Happy New Year!! May it be a year of blessing and happiness for all of us
My Christmas letter has morphed into a New Year’s letter–which is kind of how my year went!
2014! What a year! Here it is:
January—I win an all-expense paid competition to go to … Cambodia with Tearfund.
Zoe gets an offer from Oxford University to read Theology. She worked in the Bridge in Gadsden, Alabama at the end of her gap year at the School of Ministry, Catch the Fire Toronto.
February—Family trip to France—Paris and the Loire Valley. Came back to find we had been burgled. Our car too and loads of stuff. A beautiful moment to discover that we had never got around to getting homeowner’s insurance!
April—I publish my first children’s book: Francesco, Artist of Florence: The Man who Gave Too Much
Merry Labradoodle joins our family.
May—Still exhausted after Cambodia, so go on a retreat to shake it off to El Palmeral, Spain, a retreat centre run by charming Mike and Julie Jowett.
(In fact, I have aggressive cancer, not that easily shaken off by rest and retreats!)
July—Irene wins the Anne Hogg Prize for Modern Foreign Languages (French and Spanish).
August— Suddenly exhausted. I surprise Roy by continually murmuring, “I think I have cancer.” Take up running to feel better—but do not outrun cancer…
Irene goes to Poland and Germany on a school trip, and Zoe and Irene visit my mother in India.
Roy and I go to David’s Tent, a 72 hour worship festival. I’d like to go next year too. This prophecy I received was VERY significant for me, though it may seem heartbreakingly ironic in the light of the rest of year.
September—Interview by Maria Rodrigues at Premier Radio, Women to Women Show.
I’m on at 34:30 and the interview is 55 minutes!
Zoe starts at Oxford University reading theology. She has a great first term, throwing herself into all manner of activities, from Cuppers drama, to Christian Union, Christian Theologians Society, Just Love (social justice), Just Lunch (Freshers studying the Book of Amos), Family of Friends (Charismatic Oxford students) and… oh, my head’s spinning already.
Jake the Collie, who was once “obese,” (thanks vet!!), gets thinner and thinner, until he has to be carried downstairs, limps painfully, and we say a tearful goodbye. It was cancer. Not to be taken lightly
I am still tired. See doctor. Severe anemia. Colonoscopy. Visually, it looks like cancer, the endoscopist says. It quacks like cancer…
November— I am the runner-up for “Tweeter of the Year,” in the Christian New Media Awards, and attend a glamorous awards dinner in London.
Roy and I celebrate our 25th wedding anniversary.
Biopsy in. And it is…colon cancer! I have surgery on November 25.
Biopsy in again. Fresh horrors. 45% of the lymph nodes removed have tested positive for cancer. Chemotherapy is advised. I am envious of my friends who had cancer at the same stage, declined chemo and are alive to tell the tale.
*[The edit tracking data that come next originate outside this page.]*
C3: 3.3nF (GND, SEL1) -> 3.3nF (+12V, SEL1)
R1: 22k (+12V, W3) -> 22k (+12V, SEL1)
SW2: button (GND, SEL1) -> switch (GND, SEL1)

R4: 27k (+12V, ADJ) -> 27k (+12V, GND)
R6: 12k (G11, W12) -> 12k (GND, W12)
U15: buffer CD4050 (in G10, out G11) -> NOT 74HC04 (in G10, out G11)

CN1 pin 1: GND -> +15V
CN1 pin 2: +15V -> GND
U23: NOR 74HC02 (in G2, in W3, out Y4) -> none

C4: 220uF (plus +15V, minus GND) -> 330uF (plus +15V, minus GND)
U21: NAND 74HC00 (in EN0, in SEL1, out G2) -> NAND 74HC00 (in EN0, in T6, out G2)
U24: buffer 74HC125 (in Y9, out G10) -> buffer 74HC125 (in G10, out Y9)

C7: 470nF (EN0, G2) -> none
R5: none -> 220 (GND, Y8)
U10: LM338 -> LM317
I don’t have peace declining chemo, because to go by the three oncologists I’ve spoken to, and the medical papers I’ve read, taking chemo will dramatically reduce my odds of getting cancer again, and will increase my odds of 5 year survival. Also, if it returns it may be metastatic and virtually incurable. Horrors!
So I guess I am going to go ahead with chemo next month.
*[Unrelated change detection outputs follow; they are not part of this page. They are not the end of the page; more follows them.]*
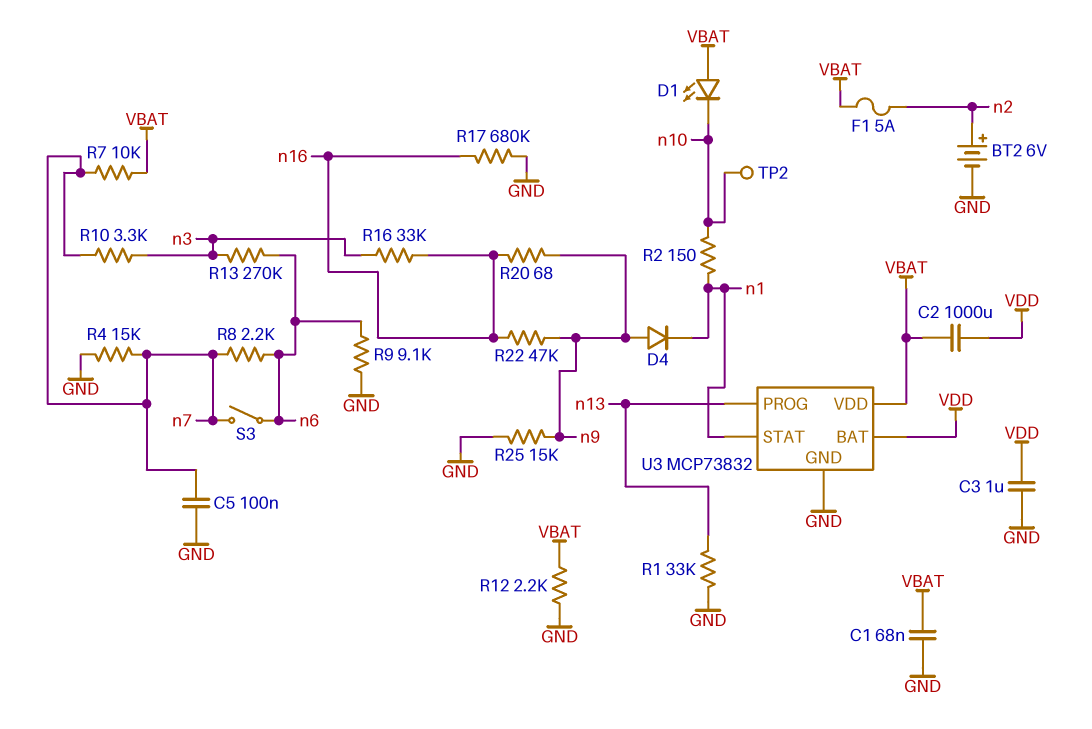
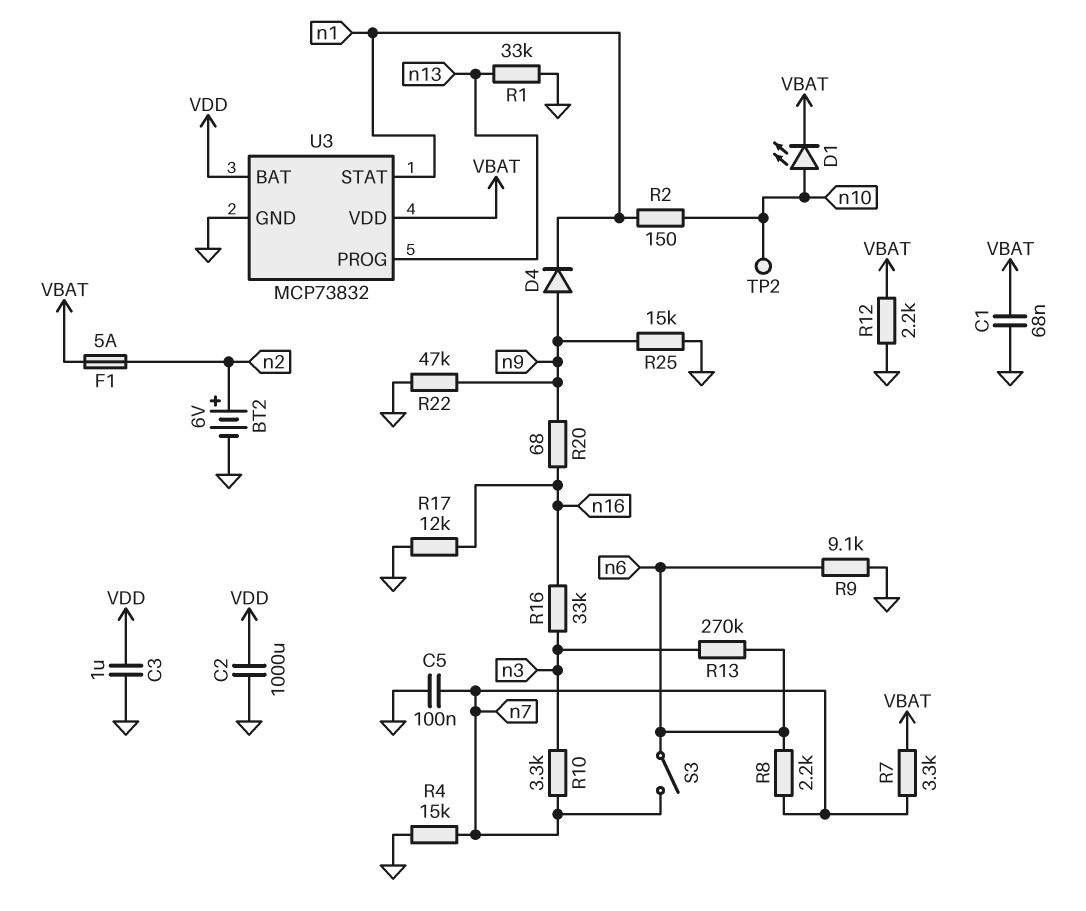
C2: 1000uF (VBAT, VDD) -> 1000uF (GND, VDD)
D1: LED (A VBAT, K n10) -> LED (A n10, K VBAT)
R7: 10k (VBAT, n7) -> 3.3k (VBAT, n7)
R17: 680k (GND, n16) -> 12k (GND, n16)
R22: 47k (n9, n16) -> 47k (GND, n9)

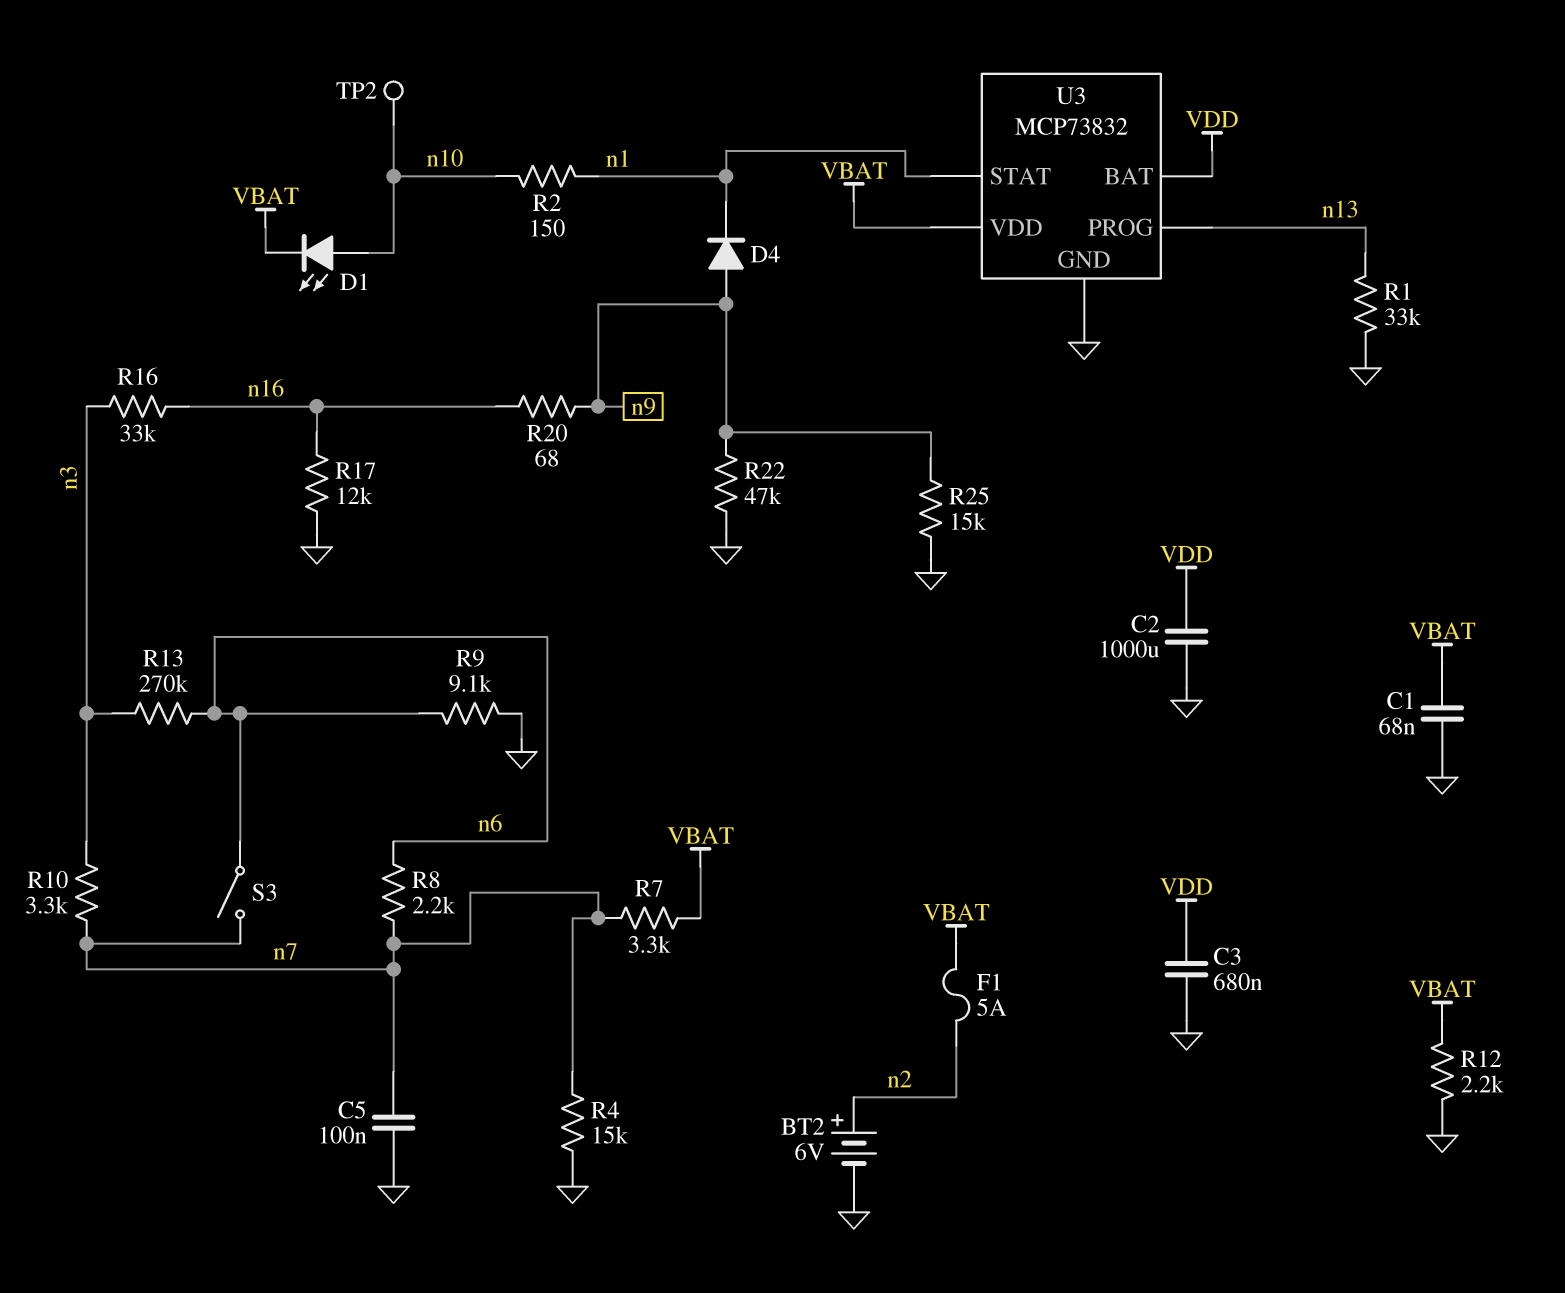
C3: 1uF (GND, VDD) -> 680nF (GND, VDD)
10-20% of people who take the chemo combination suggested for me do not have side-effects. If you’d like to pray for me, please pray that I am among them.
I am also learning about mega-nutrition via juices and smoothies to strengthen my immune system to withstand chemo, and vanquish cancer.
Some people come out stronger at the end of chemotherapy and cancer because they start exercising and eat beautifully, my friend Azmy, a GP tells me. God willing, I will be one of them.
Stephen Jay Gould writes in his beautiful essay on his cancer, “The Median is not the Message,” “Attitude clearly matters in fighting cancer. We don’t know why (from my old-style materialistic perspective, I suspect that mental states feed back upon the immune system). But match people with the same cancer for age, class, health, socioeconomic status, and, in general, those with positive attitudes, with a strong will and purpose for living, with commitment to struggle, with an active response to aiding their own treatment and not just a passive acceptance of anything doctors say, tend to live longer. A few months later I asked Sir Peter Medawar, my personal scientific guru and a Nobelist in immunology, what the best prescription for success against cancer might be. “A sanguine personality,” he replied.”
What a year! Dear God, I don’t want to hurt your pride, or show off or anything, but I think I could have done a better job editing it! But whey-hey, I am just in the middle of the story and I do not know how God is going to work it out.
Oh yes, I was going to be positive, wasn’t I? There is a message in the bottle of cancer, and, next year, I am going to decode it. In Oxford, England, on December 21, the winter solstice, we had 16 hours 18 minutes of darkness, but also had 7 hours 42 minutes of daylight. Always some brightness on the darkest day. Next year, I will be looking for it, and cultivating a joyful and grateful heart.
The whole earth IS full of his glory.